Wednesday 17 December 2014

Differential privacy

Book here and paper here

Wikipedia explains well what is differential privacy, and it is difficult to add more information about it. What I can do, is try to explain in my own words what it is differential privacy, and why it is useful for computer science.

Differential privacy was created to keep data anonymization of public records and still keep querying the data to get results. E.g., imagine there's a table that contains a list of persons that have diabetes, and this list is sorted alphabetically, and the user is just allowed to do statistical queries, but never query an individual, or even get the names.

Name Diabetes
Peter 0
John 1
Rachel 0
Zoe 1

Imagine that there is an hacker that want to know if Zoe have diabetes, and he knows that the Zoe's entry is in the last place. He could do 2 queries that would do partial sums, and find the result. Let's call this query Q(i) that sums the values until position i. He could do Q(4) − Q(3) and now he knows if Zoe has diabetes or not.

Differential privacy basically protects sensitive data to keep anonymous, and even if an hacker would make two queries to get the Zoe's value, he would never get the answer. This technique uses terms like ε-differential privacy and sensitivity.

"'Differential' refers to the difference between two worlds — one in which you allow your sensitive data to be included in the database and one in which you don't," McSherry said. The two worlds cannot be made to work out exactly the same, but they can be made close enough that they are effectively indistinguishable.

ε-differential privacy

The ε-differential privacy guarantees that the presence or absence of an individual entry in the database will not alter the output, and thus assures privacy of individual information in an theoretic sense. Basically, the presence or the absence of Zoe entry in the database will not change significantly the result. If it would, the hacker could do the mentioned attack to get Zoe's info. The algorithms that are created to deal with differential privacy, they try to give accuracy of the statistics estimated in a privacy-preserving manner.

We can consider differential privacy at different levels of granularity. Lets suppose that we have a graph database that encode a social network: each individual is represented by a vertex in the graph, and friendships between individuals are represented by edges. We could consider differential privacy at a level of granularity corresponding to individuals: that is, we could require that differentially private algorithms be insensitive to the addition or removal of any vertex from the graph. This gives a strong privacy guarantee, but might in fact be stronger than we need. The addition or removal of a single vertex could after all add or remove up to n edges in the graph. Depending on what it is, we hope to learn from the graph. Insensitivity to n edge removals might be an impossible constraint to meet. We could on the other hand consider differential privacy at a level of granularity corresponding to edges, and ask our algorithms to be insensitive only to the addition or removal of single, or small numbers of edges from the graph. This is of course a weaker guarantee, but might still be sufficient for some purposes.

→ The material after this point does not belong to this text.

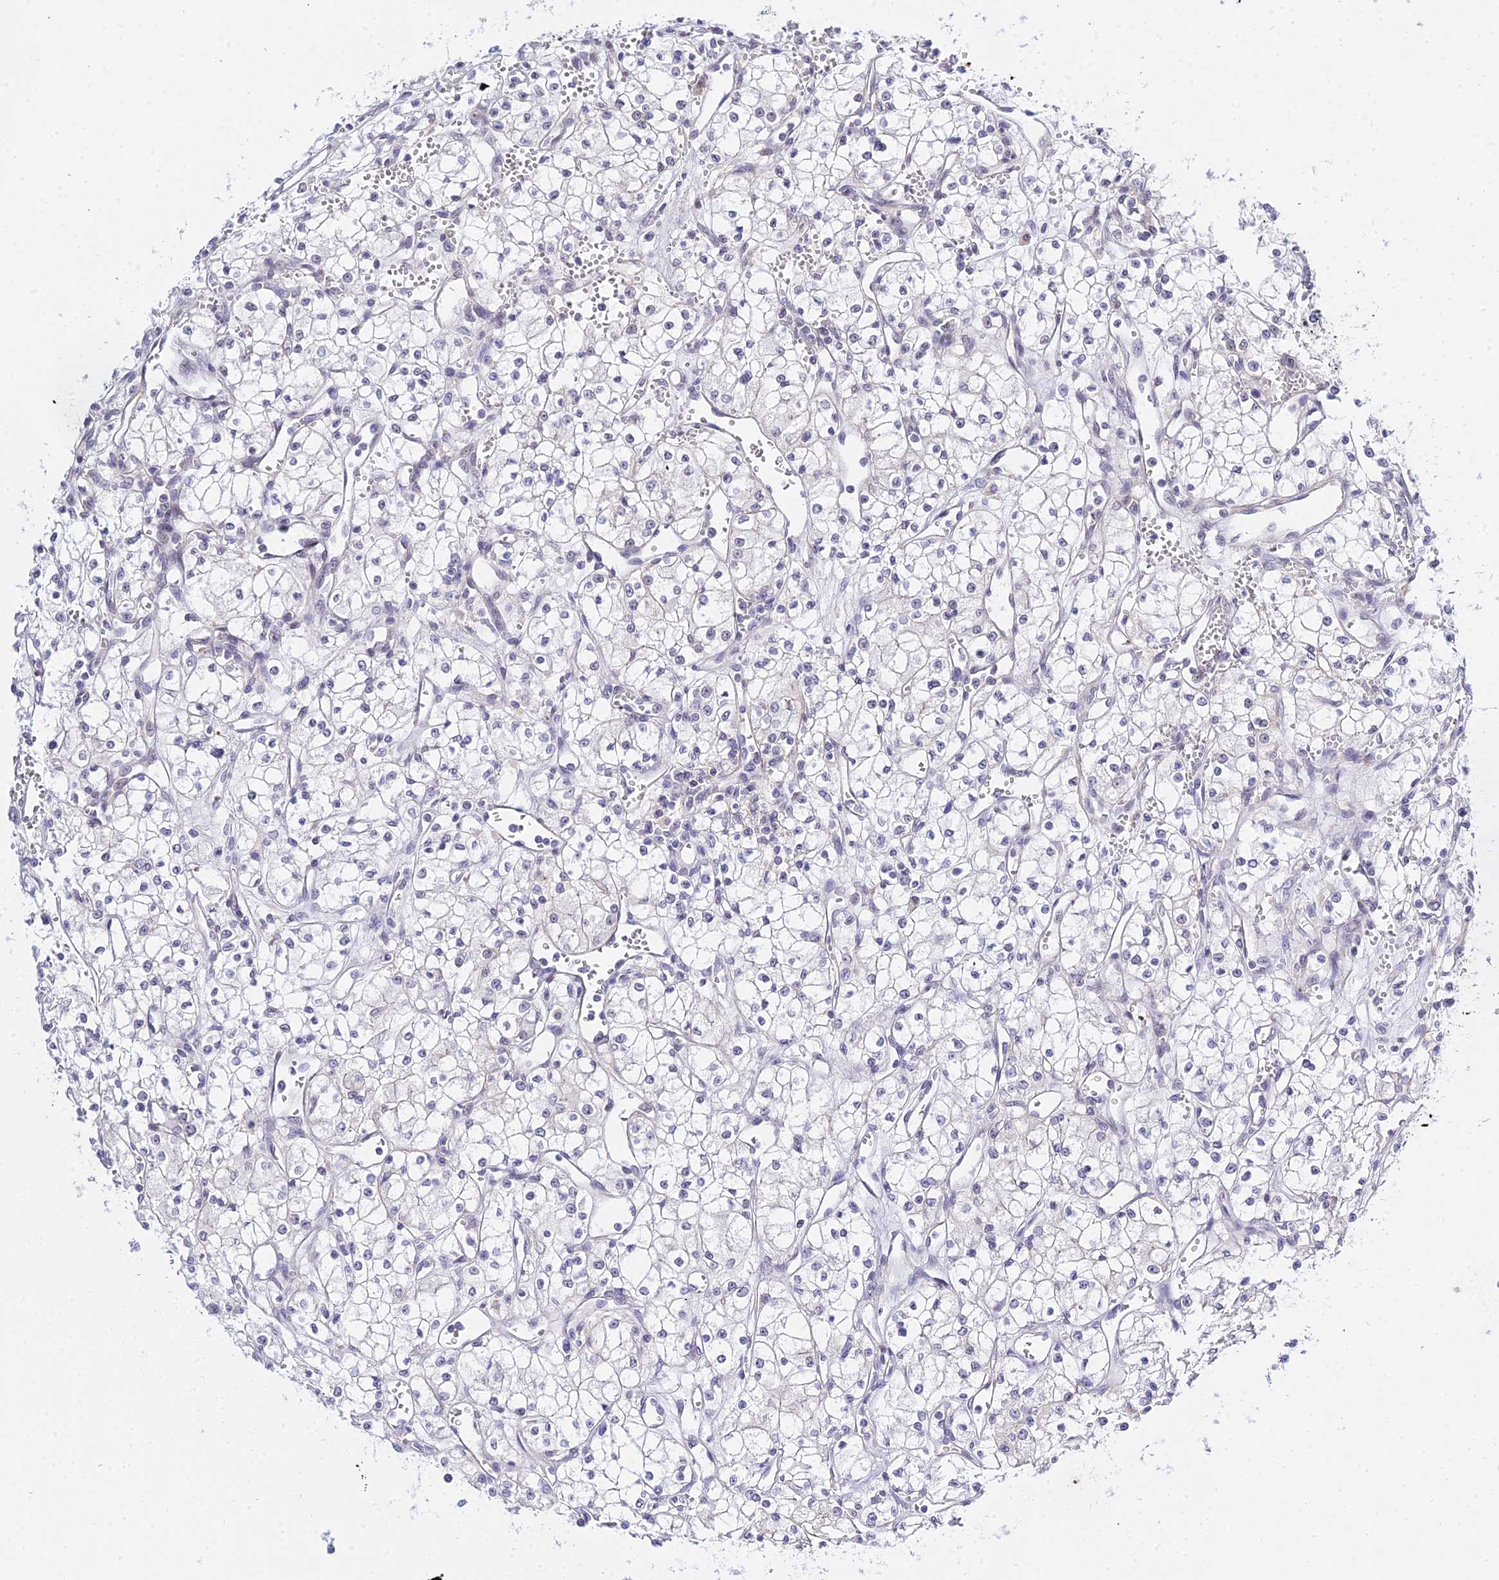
{"staining": {"intensity": "negative", "quantity": "none", "location": "none"}, "tissue": "renal cancer", "cell_type": "Tumor cells", "image_type": "cancer", "snomed": [{"axis": "morphology", "description": "Adenocarcinoma, NOS"}, {"axis": "topography", "description": "Kidney"}], "caption": "Tumor cells show no significant staining in renal cancer.", "gene": "ZNF628", "patient": {"sex": "male", "age": 59}}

Informally speaking, if we promise ε-differential privacy at the level of a single edge, then no data analyst should be able to conclude anything about the existence of any subset of 1 / ε edges in the graph. In some circumstances, large groups of social contacts might not be considered sensitive information: for example, an individual might not feel the need to hide the fact that the majority of his contacts are with individuals in his city or workplace, because where he lives and where he works are public information. On the other hand, there might be a small number of social contacts whose existence is highly sensitive In this case, edge privacy should be sufficient to protect sensitive information, while still allowing a fuller analysis of the data than vertex privacy. Edge privacy will protect such an individual's sensitive information provided that he has fewer than 1/ε such friends.

When ε is small there is a better accuracy. In detail, (ε, 0)-differential privacy asserts that for all pairs of adjacent databases x, y and all outputs o, an adversary cannot distinguish which is the true database on the basis of observing o. When ε is large, it just says there exist neighboring databases and an output o for which the ratio of probabilities of observing o conditioned on the database being, respectively, x or y, is large. An output of o might be very unlikely to happen in a real world. The databases had to be deliberately contrived. There is a growing literature on improving the accuracy for a certain ε. Notice that there is not yet a lower bounds on the accuracy for a given ε, because there exists many ways to add noises to the output.

Sensitivity

A function's sensitivity measures the maximum change in the function's output when any single item is removed from or added to its dataset. Lets consider two examples to understand how sensitivity works.

Consider the function SUM that take integers as inputs and return the sum of them. If all the inputs are 0 and 1, then the sensitivity of the function is low, because the results varies at most 1. Therefore, only little noise needs to be added to the sum to achieve privacy. On the other hand, if we have one input of 1000 and the rest are 0 and 1, a lot of noise must be added to the output in order to hide whether the 1000 was among the inputs.

Differential privacy works best for low-sensitivity computations, where the maximum influence any given input can have on the output of the computation is low.

Sensitivity on aggregated data

The Subsample and Aggregate technique yields a method for "forcing" the computation of a function f(x) to be insensitive, even for an arbitrary function f. Thus, proving privacy will be trivial.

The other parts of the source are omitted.